In 1959 Murrayfield, since 1925 a Test ground, in Edinburgh got an ‘electric blanket’ to warm the field. Thirty years later this was expensive to maintain and the blanket was taken away and replaced by a new gas-heated system of hot water pipes. Saturday’s cancelled match was to be played at Stade de France, the ‘state of the arts’ ground in Paris, a posh ground, one of the great grounds of the world – and they could not play because it lacks what Murrayfield got 53 years before.

It does not say much for the ground’s owners and carers. It also does not say much for those who organise a match to kick off at 9 o’clock in the midst of a freeze. Not that the freeze was sudden. There are weather forecasts available and the European freeze was not sudden. The freeze had been going on for over a fortnight. But the organisers plodded stubbornly on with the match. It could have been played at 2 o’clock, 3 o’clock, 4 o’clock, 5 o’clock, 6 o’clock or 7  o’clock, but not at 9  o’clock.

How do you compensate the Irish supporters who flew from Ireland to be cold and have a few drinks.

Nobody has put his hand up and said: ‘It was my fault.’ And so the first one blamed is the referee.

It often happens. A scrum collapses and the referee gets the blame for not doing anything about scrumming, though he did not collapse anything. A scrum collapses and the referee penalises and gets the blame though, again for knowing nothing about scrumming. See a fight and the referee gets blamed for losing control, though he hit nobody. Lose and the referee gets the blame – not the players or the selectors or the coach and his gameplan. It’s the referee’s fault.

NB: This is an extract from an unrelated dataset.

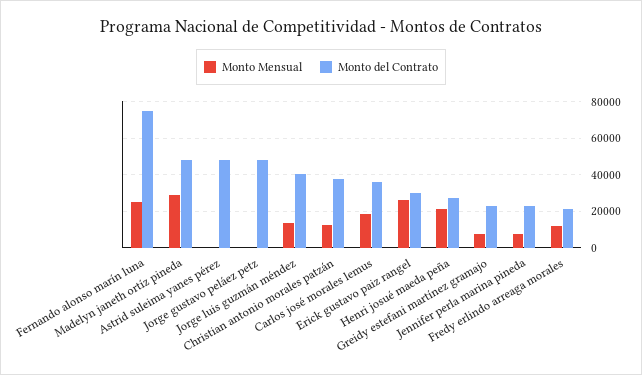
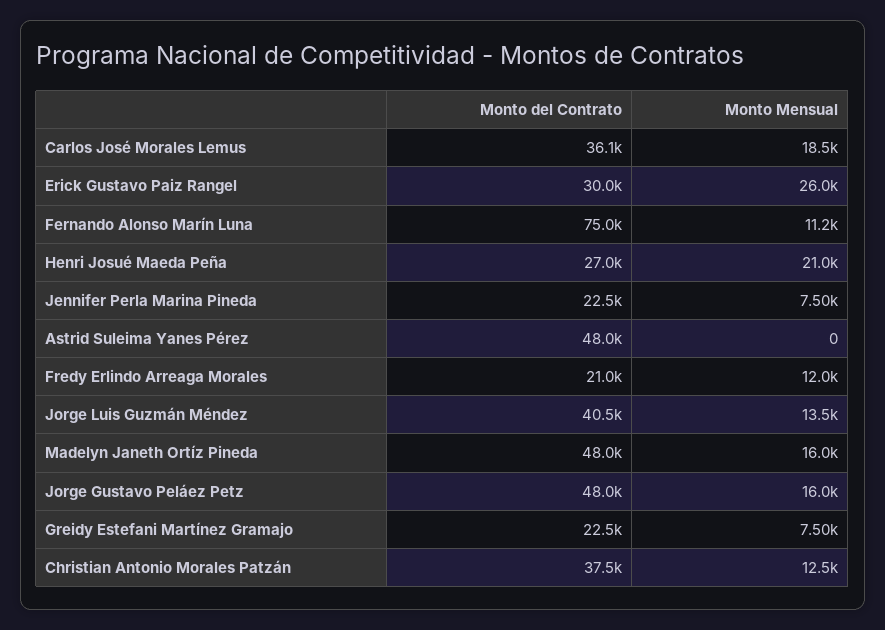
Monto Mensual, Fernando alonso marín luna: 25000 -> 11200
Monto Mensual, Madelyn janeth ortíz pineda: 30000 -> 16000
Monto Mensual, Jorge gustavo peláez petz: 0 -> 16000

But this is a first – the referee blamed for freezing the ground! Those who have not run on a frozen ground will perhaps not understand just how hard it is – too hard to make a mark to place a ball. It is dangerous. It is the referee’s responsibility to declare it dangerous. But in lieu of a culprit, blame the ref.

The referee in fact was disappointed. He would rather have refereed than traipse off back to the hotel.